- Interactive map of Motahaldu
- Coordinates: 29°08′26″N 79°31′15″E﻿ / ﻿29.1404179°N 79.5209279°E
- Country: India
- State: Uttarakhand
- District: Nainital

Population (2011)
- • Total: 424

Languages
- • Official: Hindi
- • Native: Kauravi
- Time zone: UTC+5:30 (IST)
- PIN: 263139
- Vehicle registration: UK
- Website: uk.gov.in

= Motahaldu =

Motahaldu or Himmatpur Motahaldu is a village in Lalkuan sub-district, Nainital district, in the Indian state of Uttarakhand.
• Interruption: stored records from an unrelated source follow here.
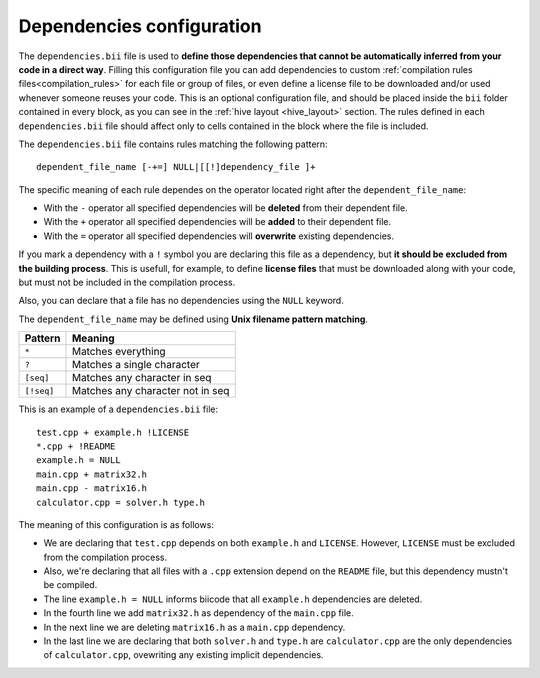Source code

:.. _dependencies_bii:

Dependencies configuration
--------------------------

The ``dependencies.bii`` file is used to **define those dependencies that cannot be automatically inferred from your code in a direct way**. Filling this configuration file you can add dependencies to custom :ref:`compilation rules files<compilation_rules>` for each file or group of files, or even define a license file to be downloaded and/or used whenever someone reuses your code. This is an optional configuration file, and should be placed inside the ``bii`` folder contained in every block, as you can see in the :ref:`hive layout <hive_layout>` section. The rules defined in each ``dependencies.bii`` file should affect only to cells contained in the block where the file is included.

The ``dependencies.bii`` file contains rules matching the following pattern: ::

	dependent_file_name [-+=] NULL|[[!]dependency_file ]+

The specific meaning of each rule dependes on the operator located right after the ``dependent_file_name``:

* With the ``-`` operator all specified dependencies will be **deleted** from their dependent file.
* With the ``+`` operator all specified dependencies will be **added** to their dependent file.
* With the ``=`` operator all specified dependencies will **overwrite** existing dependencies.

If you mark a dependency with a ``!`` symbol you are declaring this file as a dependency, but **it should be excluded from the building process**. This is usefull, for example, to define **license files** that must be downloaded along with your code, but must not be included in the compilation process.

Also, you can declare that a file has no dependencies using the ``NULL`` keyword.

The ``dependent_file_name`` may be defined using **Unix filename pattern matching**.

==========	========================================
Pattern 	Meaning
==========	========================================
``*``			Matches everything
``?``			Matches a single character
``[seq]``		Matches any character in seq
``[!seq]``		Matches any character not in seq
==========	========================================

This is an example of a ``dependencies.bii`` file: ::

	test.cpp + example.h !LICENSE
	*.cpp + !README
	example.h = NULL
	main.cpp + matrix32.h
	main.cpp - matrix16.h
	calculator.cpp = solver.h type.h

The meaning of this configuration is as follows:

* We are declaring that ``test.cpp`` depends on both ``example.h`` and ``LICENSE``. However, ``LICENSE`` must be excluded from the compilation process.
* Also, we're declaring that all files with a ``.cpp`` extension depend on the ``README`` file, but this dependency mustn't be compiled.
* The line ``example.h = NULL`` informs biicode that all ``example.h`` dependencies are deleted.
* In the fourth line we add ``matrix32.h`` as dependency of the ``main.cpp`` file.
* In the next line we are deleting ``matrix16.h`` as a ``main.cpp`` dependency.
* In the last line we are declaring that both ``solver.h`` and ``type.h`` are ``calculator.cpp`` are the only dependencies of ``calculator.cpp``, ovewriting any existing implicit dependencies.
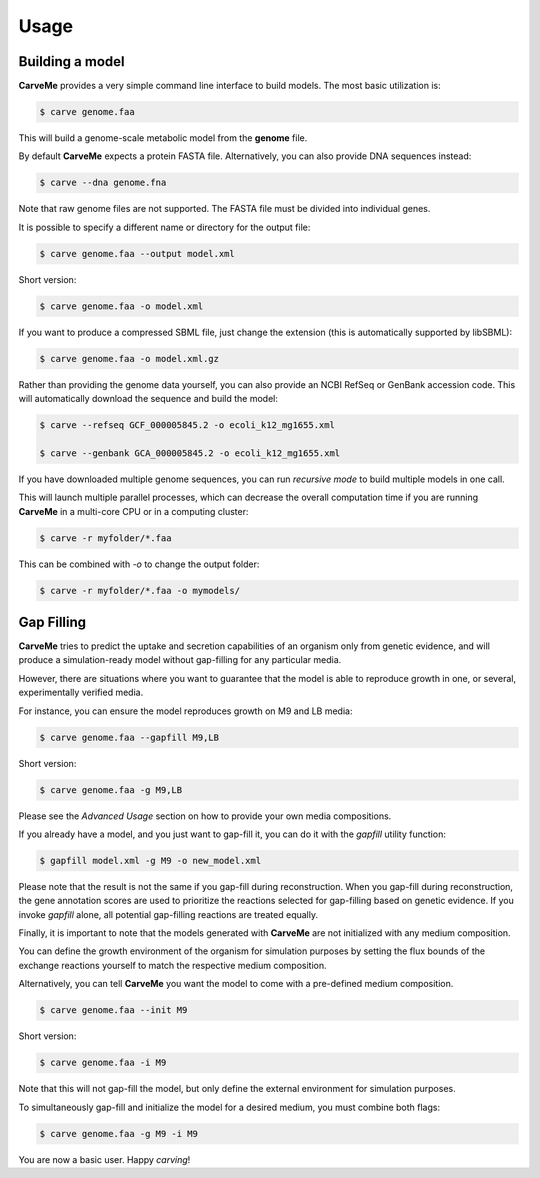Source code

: .. highlight:: shell

=====
Usage
=====

Building a model
----------------

**CarveMe** provides a very simple command line interface to build models.
The most basic utilization is:

.. code-block:: console

    $ carve genome.faa

This will build a genome-scale metabolic model from the **genome** file.

By default **CarveMe** expects a protein FASTA file. Alternatively, you can also provide DNA sequences instead:

.. code-block:: console

    $ carve --dna genome.fna

Note that raw genome files are not supported. The FASTA file must be divided into individual genes.

It is possible to specify a different name or directory for the output file:

.. code-block:: console

    $ carve genome.faa --output model.xml

Short version:

.. code-block:: console

    $ carve genome.faa -o model.xml

If you want to produce a compressed SBML file, just change the extension (this is automatically supported by libSBML):

.. code-block:: console

    $ carve genome.faa -o model.xml.gz

Rather than providing the genome data yourself, you can also provide an NCBI RefSeq or GenBank accession code.
This will automatically download the sequence and build the model:

.. code-block:: console

    $ carve --refseq GCF_000005845.2 -o ecoli_k12_mg1655.xml

    $ carve --genbank GCA_000005845.2 -o ecoli_k12_mg1655.xml

If you have downloaded multiple genome sequences, you can run *recursive mode* to build multiple models in one call.

This will launch multiple parallel processes, which can decrease the overall computation time if you are running
**CarveMe** in a multi-core CPU or in a computing cluster:

.. code-block:: console

    $ carve -r myfolder/*.faa

This can be combined with *-o* to change the output folder:

.. code-block:: console

    $ carve -r myfolder/*.faa -o mymodels/


Gap Filling
-----------

**CarveMe** tries to predict the uptake and secretion capabilities of an organism only from genetic evidence,
and will produce a simulation-ready model without gap-filling for any particular media.

However, there are situations where you want to guarantee that the model is able to reproduce growth in one, or several,
experimentally verified media.

For instance, you can ensure the model reproduces growth on M9 and LB media:

.. code-block:: console

    $ carve genome.faa --gapfill M9,LB

Short version:

.. code-block:: console

    $ carve genome.faa -g M9,LB

Please see the *Advanced Usage* section on how to provide your own media compositions.

If you already have a model, and you just want to gap-fill it, you can do it with the *gapfill* utility function:

.. code-block:: console

    $ gapfill model.xml -g M9 -o new_model.xml

Please note that the result is not the same if you gap-fill during reconstruction. When you gap-fill during
reconstruction, the gene annotation scores are used to prioritize the reactions selected for gap-filling based on
genetic evidence. If you invoke *gapfill* alone, all potential gap-filling reactions are treated equally.

Finally, it is important to note that the models generated with **CarveMe** are not initialized with any
medium composition.

You can define the growth environment of the organism for simulation purposes by setting the flux bounds
of the exchange reactions yourself to match the respective medium composition.

Alternatively, you can tell **CarveMe** you want the model to come with a pre-defined medium composition.

.. code-block:: console

    $ carve genome.faa --init M9

Short version:

.. code-block:: console

    $ carve genome.faa -i M9

Note that this will not gap-fill the model, but only define the external environment for simulation purposes.

To simultaneously gap-fill and initialize the model for a desired medium, you must combine both flags:

.. code-block:: console

    $ carve genome.faa -g M9 -i M9

You are now a basic user. Happy *carving*!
It sits on National Highway 109, and is c. 8 km south of Haldwani. The nearest railway station is Lalkuan Junction (LKU) and the nearest airport is Pantnagar Airport (PGH).

== Demographics ==
As of the 2011 census, Motahaldu had 77 households and 424 inhabitants.

== Economy ==
Motahaldu has several stone factories, dairy and agricultural farms.

Mahaveer Audyogik Aasthan (AOP) private industrial estate is in Padlipur village. A number of industries operate in the estate.

A temple and a government medical centre are also present.

== Villages ==
Motahldu has many villages, including Kishanpur Sakuliya, Sufi Bhagwanpur, Padampur Devalia, Jaypurbisa, and Bhawanipur Harsing.